Donna Murphy brings all her experience and talent to the monumental challenge of playing one of theater’s greatest and most unique leading ladies, and does an uncanny impression of Lenya’s style while doing a more than superb job on every song she was given. The show also featured direction by the legendary Harold Prince, who gave it an authentically Brechtian performing style that perfectly fits the material.
Unfortunately, all this is rather spoiled by the show’s utterly inept libretto, which plays like a trite Hollywood composer bio from the Forties, and does not remotely match the style of the direction. The dialogue is irritatingly cutesy (e.g. ‘You are loonybirds!’), and the songs, fine as they are in themselves, are as awkwardly dropped into the script as in the most inept jukebox musicals you’ve ever seen—rarely do they have anything to do with the dramatic situation beyond their title. For example, the blatantly sleazy “Wouldn’t You Like to be on Broadway?” from Street Scene is utterly out of place in the scene where Weill and Lenya decide to move to America, and the rapturous love song “That’s Him” from One Touch of Venus makes no sense when Weill sings it about his wife’s latest lover.

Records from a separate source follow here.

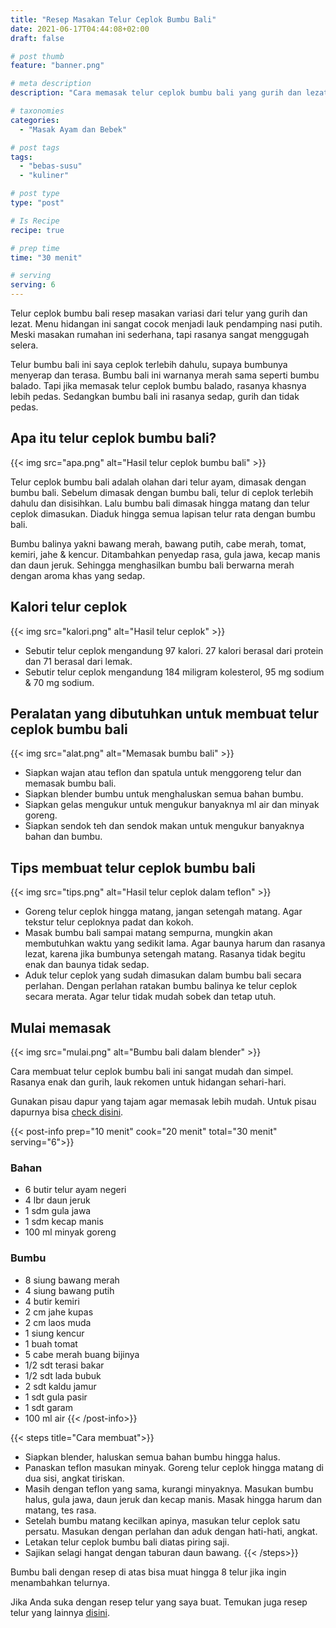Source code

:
```yaml
---
title: "Resep Masakan Telur Ceplok Bumbu Bali"
date: 2021-06-17T04:44:08+02:00
draft: false

# post thumb
feature: "banner.png"

# meta description
description: "Cara memasak telur ceplok bumbu bali yang gurih dan lezat. Masakan rumahan yang simpel dan mudah untuk dipelajari dirumah"

# taxonomies
categories:
  - "Masak Ayam dan Bebek"

# post tags
tags:
  - "bebas-susu"
  - "kuliner"

# post type
type: "post"

# Is Recipe
recipe: true

# prep time
time: "30 menit"

# serving
serving: 6
---
```

Telur ceplok bumbu bali resep masakan variasi dari telur yang gurih dan lezat. Menu hidangan ini sangat cocok menjadi lauk pendamping nasi putih. Meski masakan rumahan ini sederhana, tapi rasanya sangat menggugah selera.

Telur bumbu bali ini saya ceplok terlebih dahulu, supaya bumbunya menyerap dan terasa. Bumbu bali ini warnanya merah sama seperti bumbu balado. Tapi jika memasak telur ceplok bumbu balado, rasanya khasnya lebih pedas. Sedangkan bumbu bali ini rasanya sedap, gurih dan tidak pedas.

## Apa itu telur ceplok bumbu bali?

{{< img src="apa.png" alt="Hasil telur ceplok bumbu bali" >}}

Telur ceplok bumbu bali adalah olahan dari telur ayam, dimasak dengan bumbu bali. Sebelum dimasak dengan bumbu bali, telur di ceplok terlebih dahulu dan disisihkan. Lalu bumbu bali dimasak hingga matang dan telur ceplok dimasukan. Diaduk hingga semua lapisan telur rata dengan bumbu bali.

Bumbu balinya yakni bawang merah, bawang putih, cabe merah, tomat, kemiri, jahe & kencur. Ditambahkan penyedap rasa, gula jawa, kecap manis dan daun jeruk. Sehingga menghasilkan bumbu bali berwarna merah dengan aroma khas yang sedap.

## Kalori telur ceplok

{{< img src="kalori.png" alt="Hasil telur ceplok" >}}


-   Sebutir telur ceplok mengandung 97 kalori. 27 kalori berasal dari protein dan 71 berasal dari lemak.
-   Sebutir telur ceplok mengandung 184 miligram kolesterol, 95 mg sodium & 70 mg sodium.

## Peralatan yang dibutuhkan untuk membuat telur ceplok bumbu bali

{{< img src="alat.png" alt="Memasak bumbu bali" >}}

-   Siapkan wajan atau teflon dan spatula untuk menggoreng telur dan memasak bumbu bali.
-   Siapkan blender bumbu untuk menghaluskan semua bahan bumbu.
-   Siapkan gelas mengukur untuk mengukur banyaknya ml air dan minyak goreng.
-   Siapkan sendok teh dan sendok makan untuk mengukur banyaknya bahan dan bumbu.

## Tips membuat telur ceplok bumbu bali

{{< img src="tips.png" alt="Hasil telur ceplok dalam teflon" >}}

-   Goreng telur ceplok hingga matang, jangan setengah matang. Agar tekstur telur ceploknya padat dan kokoh.
-   Masak bumbu bali sampai matang sempurna, mungkin akan membutuhkan waktu yang sedikit lama. Agar baunya harum dan rasanya lezat, karena jika bumbunya setengah matang. Rasanya tidak begitu enak dan baunya tidak sedap.
-   Aduk telur ceplok yang sudah dimasukan dalam bumbu bali secara perlahan. Dengan perlahan ratakan bumbu balinya ke telur ceplok secara merata. Agar telur tidak mudah sobek dan tetap utuh.

## Mulai memasak

{{< img src="mulai.png" alt="Bumbu bali dalam blender" >}}

Cara membuat telur ceplok bumbu bali ini sangat mudah dan simpel. Rasanya enak dan gurih, lauk rekomen untuk hidangan sehari-hari.

Gunakan pisau dapur yang tajam agar memasak lebih mudah. Untuk pisau dapurnya bisa [check disini](https://s.click.aliexpress.com/e/_AeB8hl).

{{< post-info prep="10 menit" cook="20 menit" total="30 menit" serving="6">}}

### Bahan

-   6 butir telur ayam negeri
-   4 lbr daun jeruk
-   1 sdm gula jawa
-   1 sdm kecap manis
-   100 ml minyak goreng

### Bumbu

-   8 siung bawang merah
-   4 siung bawang putih
-   4 butir kemiri
-   2 cm jahe kupas
-   2 cm laos muda
-   1 siung kencur
-   1 buah tomat
-   5 cabe merah buang bijinya
-   1/2 sdt terasi bakar
-   1/2 sdt lada bubuk
-   2 sdt kaldu jamur
-   1 sdt gula pasir
-   1 sdt garam
-   100 ml air
{{< /post-info>}}

{{< steps title="Cara membuat">}}
-   Siapkan blender, haluskan semua bahan bumbu hingga halus.
-   Panaskan teflon masukan minyak. Goreng telur ceplok hingga matang di dua sisi, angkat tiriskan.
-   Masih dengan teflon yang sama, kurangi minyaknya. Masukan bumbu halus, gula jawa, daun jeruk dan kecap manis. Masak hingga harum dan matang, tes rasa.
-   Setelah bumbu matang kecilkan apinya, masukan telur ceplok satu persatu. Masukan dengan perlahan dan aduk dengan hati-hati, angkat.
-   Letakan telur ceplok bumbu bali diatas piring saji.
-   Sajikan selagi hangat dengan taburan daun bawang.
{{< /steps>}}

Bumbu bali dengan resep di atas bisa muat hingga 8 telur jika ingin menambahkan telurnya.

Jika Anda suka dengan resep telur yang saya buat. Temukan juga resep telur yang lainnya [disini](/categories/masak-ayam-dan-bebek/).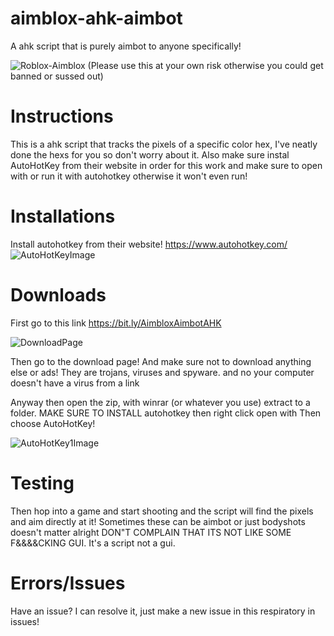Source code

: # aimblox-ahk-aimbot
A ahk script that is purely aimbot to anyone specifically!


![Roblox-Aimblox](https://user-images.githubusercontent.com/95067718/149841938-196aed84-27e0-4108-9045-a5b8ee7745ec.jpg)
(Please use this at your own risk otherwise you could get banned or sussed out)

# Instructions
This is a ahk script that tracks the pixels of a specific color hex, I've neatly done the hexs for you so don't worry about it. Also make sure instal AutoHotKey from their website
in order for this work and make sure to open with or run it with autohotkey otherwise it won't even run!

# Installations
Install autohotkey from their website!
https://www.autohotkey.com/
![AutoHotKeyImage](https://user-images.githubusercontent.com/95067718/149842777-0c76dde3-74ca-4fb2-ae67-f2378d340a50.png)





# Downloads
First go to this link
https://bit.ly/AimbloxAimbotAHK

![DownloadPage](https://user-images.githubusercontent.com/95067718/149842497-d8c8fd4e-cf73-4707-938e-7856358bae8a.png)

Then go to the download page!
And make sure not to download anything else or ads! They are trojans, viruses and spyware. and no your computer doesn't have a virus from a link

Anyway then open the zip, with winrar (or whatever you use) extract to a folder. MAKE SURE TO INSTALL autohotkey then right click open with
Then choose AutoHotKey!

![AutoHotKey1Image](https://user-images.githubusercontent.com/95067718/149842223-e9813c2d-634f-4cb4-b513-01b8f099c4f4.png)

# Testing
Then hop into a game and start shooting and the script will find the pixels and aim directly at it! Sometimes these can be aimbot or just bodyshots doesn't matter alright
DON"T COMPLAIN THAT ITS NOT LIKE SOME F&&&&CKING GUI. It's a script not a gui.

# Errors/Issues
Have an issue? I can resolve it, just make a new issue in this respiratory in issues!
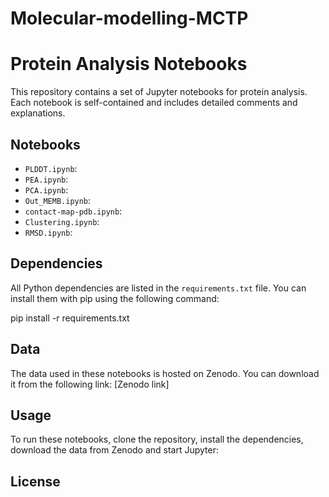 # Molecular-modelling-MCTP

# Protein Analysis Notebooks

This repository contains a set of Jupyter notebooks for protein analysis. Each notebook is self-contained and includes detailed comments and explanations.

## Notebooks

- `PLDDT.ipynb`: 
- `PEA.ipynb`: 
- `PCA.ipynb`: 
- `Out_MEMB.ipynb`: 
- `contact-map-pdb.ipynb`: 
- `Clustering.ipynb`:
-  `RMSD.ipynb`:
  
## Dependencies

All Python dependencies are listed in the `requirements.txt` file. You can install them with pip using the following command:

pip install -r requirements.txt


## Data

The data used in these notebooks is hosted on Zenodo. You can download it from the following link: [Zenodo link]

## Usage

To run these notebooks, clone the repository, install the dependencies, download the data from Zenodo and start Jupyter:

## License
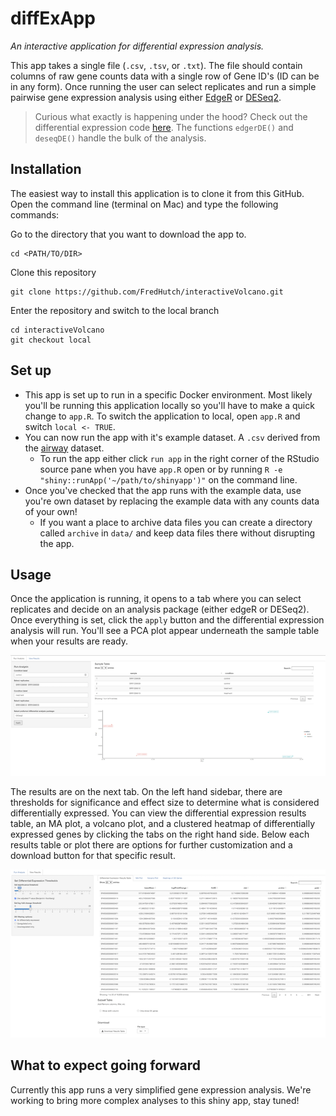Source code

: # diffExApp

_An interactive application for differential expression analysis._

This app takes a single file (`.csv`, `.tsv`, or `.txt`). The file should contain columns of raw gene counts data with a single row of Gene ID's (ID can be in any form). Once running the user can select replicates and run a simple pairwise gene expression analysis using either [EdgeR](https://bioconductor.org/packages/release/bioc/html/edgeR.html) or [DESeq2](https://bioconductor.org/packages/release/bioc/html/DESeq2.html).

> Curious what exactly is happening under the hood? Check out the differential expression code [here](https://github.com/FredHutch/diffExApp/blob/master/R/diffEx.R). The functions `edgerDE()` and `deseqDE()` handle the bulk of the analysis.

## Installation

The easiest way to install this application is to clone it from this GitHub. Open the command line (terminal on Mac) and type the following commands:

Go to the directory that you want to download the app to.
```
cd <PATH/TO/DIR>
```

Clone this repository
```
git clone https://github.com/FredHutch/interactiveVolcano.git
```

Enter the repository and switch to the local branch
```
cd interactiveVolcano
git checkout local
```

## Set up

- This app is set up to run in a specific Docker environment. Most likely you'll be running this application locally so you'll have to make a quick change to `app.R`. To switch the application to local, open `app.R` and switch `local <- TRUE`.
- You can now run the app with it's example dataset. A `.csv` derived from the [airway](https://bioconductor.org/packages/release/data/experiment/html/airway.html) dataset.
    - To run the app either click `run app` in the right corner of the RStudio source pane when you have `app.R` open or by running `R -e "shiny::runApp('~/path/to/shinyapp')"` on the command line.
- Once you've checked that the app runs with the example data, use you're own dataset by replacing the example data with any counts data of your own!
    - If you want a place to archive data files you can create a directory called `archive` in `data/` and keep data files there without disrupting the app. 

## Usage

Once the application is running, it opens to a tab where you can select replicates and decide on an analysis package (either edgeR or DESeq2). Once everything is set, click the `apply` button and the differential expression analysis will run. You'll see a PCA plot appear underneath the sample table when your results are ready.

![screenshot of run analysis tab](/assets/diffex_screenshot_1.png?raw=true)

The results are on the next tab. On the left hand sidebar, there are thresholds for significance and effect size to determine what is considered differentially expressed. You can view the differential expression results table, an MA plot, a volcano plot, and a clustered heatmap of differentially expressed genes by clicking the tabs on the right hand side. Below each results table or plot there are options for further customization and a download button for that specific result.

![screenshot of results tab](/assets/diffex_screenshot_2.png?raw=true)

## What to expect going forward

Currently this app runs a very simplified gene expression analysis. We're working to bring more complex analyses to this shiny app, stay tuned!
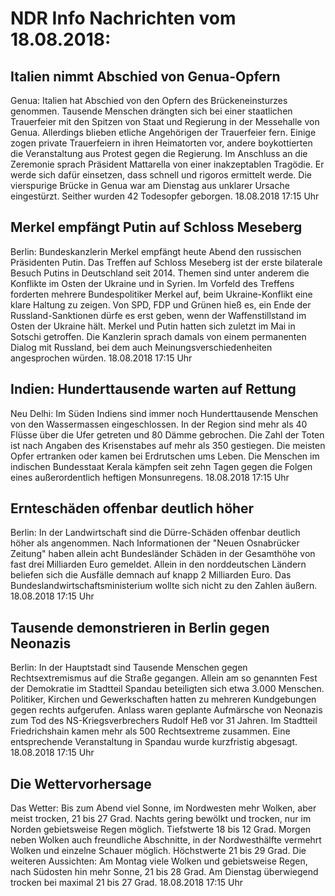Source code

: # NDR Info Nachrichten vom 18.08.2018:


## Italien nimmt Abschied von Genua-Opfern
Genua: Italien hat Abschied von den Opfern des Brückeneinsturzes genommen. Tausende Menschen drängten sich bei einer staatlichen Trauerfeier mit den Spitzen von Staat und Regierung in der Messehalle von Genua. Allerdings blieben etliche Angehörigen der Trauerfeier fern. Einige zogen private Trauerfeiern in ihren Heimatorten vor, andere boykottierten die Veranstaltung aus Protest gegen die Regierung. Im Anschluss an die Zeremonie sprach Präsident Mattarella von einer inakzeptablen Tragödie. Er werde sich dafür einsetzen, dass schnell und rigoros ermittelt werde. Die vierspurige Brücke in Genua war am Dienstag aus unklarer Ursache eingestürzt. Seither wurden 42 Todesopfer geborgen. 18.08.2018 17:15 Uhr 

## Merkel empfängt Putin auf Schloss Meseberg
Berlin:	Bundeskanzlerin Merkel empfängt heute Abend den russischen Präsidenten Putin. Das Treffen auf Schloss Meseberg ist der erste bilaterale Besuch Putins in Deutschland seit 2014. Themen sind unter anderem die Konflikte im Osten der Ukraine und in Syrien. Im Vorfeld des Treffens forderten mehrere Bundespolitiker Merkel auf, beim Ukraine-Konflikt eine klare Haltung zu zeigen. Von SPD, FDP und Grünen hieß es, ein Ende der Russland-Sanktionen dürfe es erst geben, wenn der Waffenstillstand im Osten der Ukraine hält. Merkel und Putin hatten sich zuletzt im Mai in Sotschi getroffen. Die Kanzlerin sprach damals von einem permanenten Dialog mit Russland, bei dem auch Meinungsverschiedenheiten angesprochen würden. 18.08.2018 17:15 Uhr 

## Indien: Hunderttausende warten auf Rettung
Neu Delhi:	Im Süden Indiens sind immer noch Hunderttausende Menschen von den Wassermassen eingeschlossen. In der Region sind mehr als 40 Flüsse über die Ufer getreten und 80 Dämme gebrochen. Die Zahl der Toten ist nach Angaben des Krisenstabes auf mehr als 350 gestiegen. Die meisten Opfer ertranken oder kamen bei Erdrutschen ums Leben. Die Menschen im indischen Bundesstaat Kerala kämpfen seit zehn Tagen gegen die Folgen eines außerordentlich heftigen Monsunregens. 18.08.2018 17:15 Uhr 

## Ernteschäden offenbar deutlich höher
Berlin: In der Landwirtschaft sind die Dürre-Schäden offenbar deutlich höher als angenommen. Nach Informationen der "Neuen Osnabrücker Zeitung" haben allein acht Bundesländer Schäden in der Gesamthöhe von fast drei Milliarden Euro gemeldet. Allein in den norddeutschen Ländern beliefen sich die Ausfälle demnach auf knapp 2 Milliarden Euro. Das Bundeslandwirtschaftsministerium wollte sich nicht zu den Zahlen äußern. 18.08.2018 17:15 Uhr 

## Tausende demonstrieren in Berlin gegen Neonazis
Berlin: In der Hauptstadt sind Tausende Menschen gegen Rechtsextremismus auf die Straße gegangen. Allein am so genannten Fest der Demokratie im Stadtteil Spandau beteiligten sich etwa 3.000 Menschen. Politiker, Kirchen und Gewerkschaften hatten zu mehreren Kundgebungen gegen rechts aufgerufen. Anlass waren geplante Aufmärsche von Neonazis zum Tod des NS-Kriegsverbrechers Rudolf Heß vor 31 Jahren. Im Stadtteil Friedrichshain kamen mehr als 500 Rechtsextreme zusammen. Eine entsprechende Veranstaltung in Spandau wurde kurzfristig abgesagt. 18.08.2018 17:15 Uhr 

## Die Wettervorhersage
Das Wetter: Bis zum Abend viel Sonne, im Nordwesten mehr Wolken, aber meist trocken, 21 bis 27 Grad. Nachts gering bewölkt und trocken, nur im Norden gebietsweise Regen möglich. Tiefstwerte 18 bis 12 Grad. Morgen neben Wolken auch freundliche Abschnitte, in der Nordwesthälfte vermehrt Wolken und einzelne Schauer möglich. Höchstwerte 21 bis 29 Grad. Die weiteren Aussichten: Am Montag viele Wolken und gebietsweise Regen, nach Südosten hin mehr Sonne, 21 bis 28 Grad. Am Dienstag überwiegend trocken bei maximal 21 bis 27 Grad. 18.08.2018 17:15 Uhr 
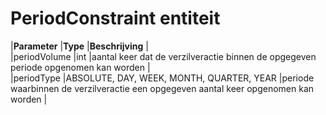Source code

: ---
---

# PeriodConstraint entiteit

|**Parameter** |**Type** |**Beschrijving** |  
 |periodVolume |int |aantal keer dat de verzilveractie binnen de opgegeven periode opgenomen kan worden |  
 |periodType |ABSOLUTE, DAY, WEEK, MONTH, QUARTER, YEAR |periode waarbinnen de verzilveractie een opgegeven aantal keer opgenomen kan worden |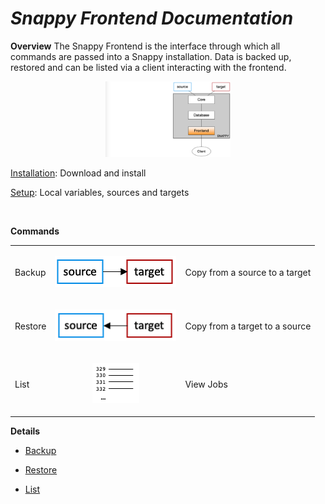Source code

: # *Snappy Frontend Documentation*

**Overview**
The Snappy Frontend is the interface through which all commands are passed into a Snappy installation.  Data is backed up, restored and can be listed via a client interacting with the frontend.

<center>
<img src="images/overview.png" width="200">
</center>
  
[Installation](installation.md): Download and install

[Setup](setup.md):  Local variables, sources and targets

<br>

**Commands**

<table cellspacing="0" cellpadding="0">
<tr>
<td>Backup</td>
<td> <p align="center">
<img src="images/backupcmd.png" width="194">
</p></td>
<td>Copy from a source to a target</td>
</tr>
<tr>
<td>Restore</td>
<td><p align="center">
<img src="images/restorecmd.png" width="194"></td>
<td>Copy from a target to a source</td>
</tr>
<tr>
<td>List</td>
<td><p align="center">
<img src="images/listcmd.png" width="75"></td>
<td>View Jobs</td>
</tr>
</table>

**Details**
- [Backup](backup.md)

- [Restore](restore.md)

- [List](list.md)

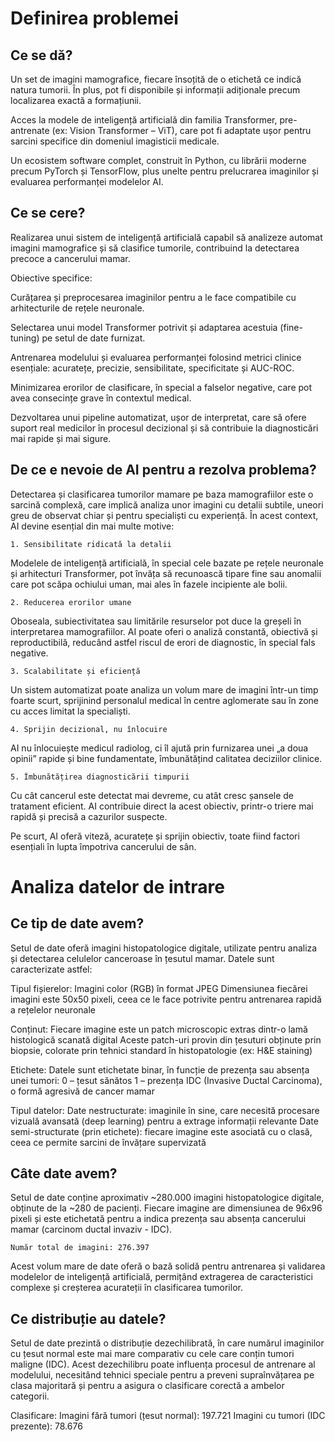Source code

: #  Definirea problemei

##  Ce se dă?
 Un set de imagini mamografice, fiecare însoțită de o etichetă ce indică natura tumorii. În plus, pot fi disponibile și informații adiționale precum localizarea exactă a formațiunii.

 Acces la modele de inteligență artificială din familia Transformer, pre-antrenate (ex: Vision Transformer – ViT), care pot fi adaptate ușor pentru sarcini specifice din domeniul imagisticii medicale.

 Un ecosistem software complet, construit în Python, cu librării moderne precum PyTorch și TensorFlow, plus unelte pentru prelucrarea imaginilor și evaluarea performanței modelelor AI.

##  Ce se cere?
Realizarea unui sistem de inteligență artificială capabil să analizeze automat imagini mamografice și să clasifice tumorile, contribuind la detectarea precoce a cancerului mamar.

Obiective specifice:

 Curățarea și preprocesarea imaginilor pentru a le face compatibile cu arhitecturile de rețele neuronale.

 Selectarea unui model Transformer potrivit și adaptarea acestuia (fine-tuning) pe setul de date furnizat.

 Antrenarea modelului și evaluarea performanței folosind metrici clinice esențiale: acuratețe, precizie, sensibilitate, specificitate și AUC-ROC.

 Minimizarea erorilor de clasificare, în special a falselor negative, care pot avea consecințe grave în contextul medical.

 Dezvoltarea unui pipeline automatizat, ușor de interpretat, care să ofere suport real medicilor în procesul decizional și să contribuie la diagnosticări mai rapide și mai sigure.

##  De ce e nevoie de AI pentru a rezolva problema?
Detectarea și clasificarea tumorilor mamare pe baza mamografiilor este o sarcină complexă, care implică analiza unor imagini cu detalii subtile, uneori greu de observat chiar și pentru specialiști cu experiență. În acest context, AI devine esențial din mai multe motive:

	1. Sensibilitate ridicată la detalii
Modelele de inteligență artificială, în special cele bazate pe rețele neuronale și arhitecturi Transformer, pot învăța să recunoască tipare fine sau anomalii care pot scăpa ochiului uman, mai ales în fazele incipiente ale bolii.

	2. Reducerea erorilor umane
Oboseala, subiectivitatea sau limitările resurselor pot duce la greșeli în interpretarea mamografiilor. AI poate oferi o analiză constantă, obiectivă și reproductibilă, reducând astfel riscul de erori de diagnostic, în special fals negative.

	3. Scalabilitate și eficiență
Un sistem automatizat poate analiza un volum mare de imagini într-un timp foarte scurt, sprijinind personalul medical în centre aglomerate sau în zone cu acces limitat la specialiști.

	4. Sprijin decizional, nu înlocuire
AI nu înlocuiește medicul radiolog, ci îl ajută prin furnizarea unei „a doua opinii” rapide și bine fundamentate, îmbunătățind calitatea deciziilor clinice.

	5. Îmbunătățirea diagnosticării timpurii
Cu cât cancerul este detectat mai devreme, cu atât cresc șansele de tratament eficient. AI contribuie direct la acest obiectiv, printr-o triere mai rapidă și precisă a cazurilor suspecte.

Pe scurt, AI oferă viteză, acuratețe și sprijin obiectiv, toate fiind factori esențiali în lupta împotriva cancerului de sân.

#  Analiza datelor de intrare

##  Ce tip de date avem?
Setul de date oferă imagini histopatologice digitale, utilizate pentru analiza și detectarea celulelor canceroase în țesutul mamar. Datele sunt caracterizate astfel:

   Tipul fișierelor:
	Imagini color (RGB) în format JPEG
	Dimensiunea fiecărei imagini este 50x50 pixeli, ceea ce le face potrivite pentru antrenarea rapidă a rețelelor neuronale
   
   Conținut:
	Fiecare imagine este un patch microscopic extras dintr-o lamă histologică scanată digital
	Aceste patch-uri provin din țesuturi obținute prin biopsie, colorate prin tehnici standard în histopatologie (ex: H&E staining)

   Etichete: 
	Datele sunt etichetate binar, în funcție de prezența sau absența unei tumori:
		0 – țesut sănătos
		1 – prezența IDC (Invasive Ductal Carcinoma), o formă agresivă de cancer mamar

   Tipul datelor:
	Date nestructurate: imaginile în sine, care necesită procesare vizuală avansată (deep learning) pentru a extrage informații relevante
	Date semi-structurate (prin etichete): fiecare imagine este asociată cu o clasă, ceea ce permite sarcini de învățare supervizată

##  Câte date avem?
Setul de date conține aproximativ ~280.000 imagini histopatologice digitale, obținute de la ~280 de pacienți. Fiecare imagine are dimensiunea de 96x96 pixeli și este etichetată pentru a indica prezența sau absența cancerului mamar (carcinom ductal invaziv - IDC).

	Număr total de imagini: 276.397

Acest volum mare de date oferă o bază solidă pentru antrenarea și validarea modelelor de inteligență artificială, permițând extragerea de caracteristici complexe și creșterea acurateții în clasificarea tumorilor.

##  Ce distribuție au datele?
Setul de date prezintă o distribuție dezechilibrată, în care numărul imaginilor cu țesut normal este mai mare comparativ cu cele care conțin tumori maligne (IDC). Acest dezechilibru poate influența procesul de antrenare al modelului, necesitând tehnici speciale pentru a preveni supraînvățarea pe clasa majoritară și pentru a asigura o clasificare corectă a ambelor categorii.

Clasificare:
	Imagini fără tumori (țesut normal): 197.721
	Imagini cu tumori (IDC prezente): 78.676

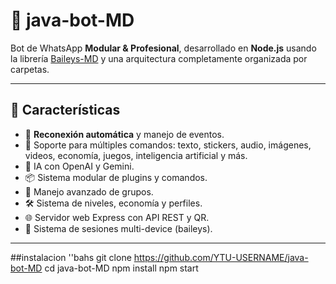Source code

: # 🤖 java-bot-MD

Bot de WhatsApp **Modular & Profesional**, desarrollado en **Node.js** usando la librería [Baileys-MD](https://github.com/WhiskeySockets/Baileys) y una arquitectura completamente organizada por carpetas.

---

## 📌 Características

- 🔁 **Reconexión automática** y manejo de eventos.
- 💬 Soporte para múltiples comandos: texto, stickers, audio, imágenes, videos, economía, juegos, inteligencia artificial y más.
- 🧠 IA con OpenAI y Gemini.
- 📦 Sistema modular de plugins y comandos.
- 👥 Manejo avanzado de grupos.
- 🛠️ Sistema de niveles, economía y perfiles.
- 🌐 Servidor web Express con API REST y QR.
- 🔐 Sistema de sesiones multi-device (baileys).

---

##instalacion
''bahs
git clone https://github.com/YTU-USERNAME/java-bot-MD
cd java-bot-MD
npm install
npm start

That said, there’s a reason the critical consensus on this show basically boiled down to “This is terrible, but you can’t afford to miss it”. However dire the space between the musical numbers may have been, and however incongruous the songs were with their dramatic function, the show still featured mind-blowing performances of brilliant songs (many of which you were unlikely to hear anywhere else) from two of Broadway’s most gifted performers under the coaching of the greatest Musical Theater director of our lifetimes. Yes, the book is an embarrassment, but there is no book I can think of bad enough to make this not worth seeing…I’d willingly sit through the books of Dracula or Lestat if the musical portions were this good. And the cast album, which mostly minimalizes the show’s problems anyway, should be required listening for every Broadway fan.